Stephen Covey the author of The 7 Habits of Highly Effective People tells a story in that book about love. A man starts talking to him during a break at one of his conferences.

 

     [The man says,] “My wife and I just don’t have the same feelings for each other we used to have. I guess I just don’t love her anymore and she doesn’t love me. What can i do?”

     “The feeling isn’t there anymore?” [Stephen] asked.

     “That’s right,” he reaffirmed. “And we have three children we’re really concerned about. What do you suggest?”

     “Love her,” [Stephen] replied.

     “I told you, the feeling just isn’t there anymore.”

     “Love her.”

     “You don’t understand. The feeling of love just isn’t there.”

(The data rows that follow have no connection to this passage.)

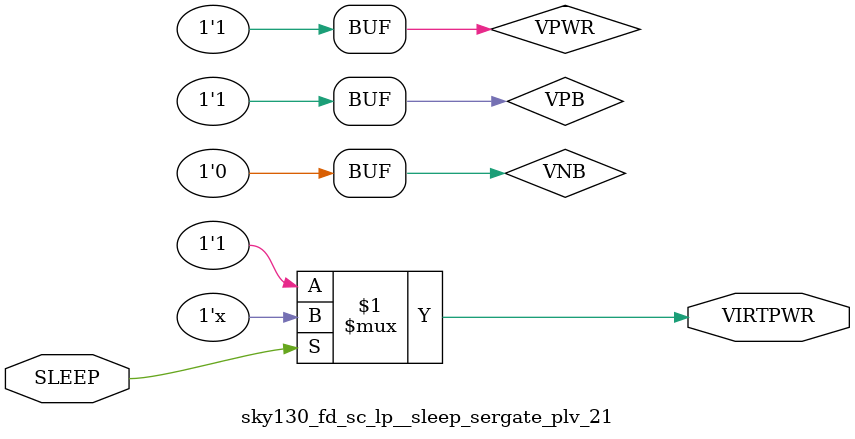
<source format=v>
/*
 * Copyright 2020 The SkyWater PDK Authors
 *
 * Licensed under the Apache License, Version 2.0 (the "License");
 * you may not use this file except in compliance with the License.
 * You may obtain a copy of the License at
 *
 *     https://www.apache.org/licenses/LICENSE-2.0
 *
 * Unless required by applicable law or agreed to in writing, software
 * distributed under the License is distributed on an "AS IS" BASIS,
 * WITHOUT WARRANTIES OR CONDITIONS OF ANY KIND, either express or implied.
 * See the License for the specific language governing permissions and
 * limitations under the License.
 *
 * SPDX-License-Identifier: Apache-2.0
*/


`ifndef SKY130_FD_SC_LP__SLEEP_SERGATE_PLV_21_TIMING_V
`define SKY130_FD_SC_LP__SLEEP_SERGATE_PLV_21_TIMING_V

/**
 * sleep_sergate_plv: connect vpr to virtpwr when not in sleep mode.
 *
 * Verilog simulation timing model.
 */

`timescale 1ns / 1ps
`default_nettype none

`celldefine
module sky130_fd_sc_lp__sleep_sergate_plv_21 (
    VIRTPWR,
    SLEEP
);

    // Module ports
    output VIRTPWR;
    input  SLEEP  ;

    // Module supplies
    supply1 VPWR;
    supply1 VPB ;
    supply0 VNB ;

    // Local signals
    wire vgnd;

    //       Name       Output   Other arguments
    pulldown pulldown0 (vgnd   );
    bufif0   bufif00   (VIRTPWR, VPWR, SLEEP    );

specify
(SLEEP => VIRTPWR) = (0:0:0,0:0:0,0:0:0,0:0:0,0:0:0,0:0:0);
endspecify
endmodule
`endcelldefine

`default_nettype wire
`endif  // SKY130_FD_SC_LP__SLEEP_SERGATE_PLV_21_TIMING_V

</source>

     “Then love her. If the feeling isn’t there, that’s a good reason to love her.”

     “But how do you love when you don’t love?”

     “My friend , love is a verb. Love – the feeling – is a fruit of love, the verb. So love her. Serve her. Sacrifice. Listen to her. Empathize. Appreciate. Affirm her. Are you willing to do that?”

Love as a verb. Behaving in a loving way, even when we don’t feel like it, even when we don’t have the feeling. Behaving that way creates the feeling. In Matthew 5:44, Jesus says, “love your enemies and pray for those who persecute you.” Have you ever tried doing that? It is amazing how your feelings can change for people that you pray for, even feeling love for people that you never thought possible.

 

What is love? Love is seeing people as God sees them. Love is treating them as ones created in the image of God. Love is praying for and wanting the best for the people around us, both inside the church and outside the church in an extraordinary way.

 

As we finish us our first week in our series Neighbors, I invite you to take the index card that you were given with your bulletin and write down some of your neighbors. Then, pray for them every day this week.

 

Let me pray for you … Lord, thank you so much for loving us and showing us by your example the answer to the question, “What is love?” As we celebrate communion shortly, we will have another example of how you showed your love for us. Help us to live out that kind of loving with each other and with everyone we come in contact with. Help us to remember that they ALL are made in your image. Open our eyes. Help us to see as you see and love as you love. In Jesus’ name we pray. Amen.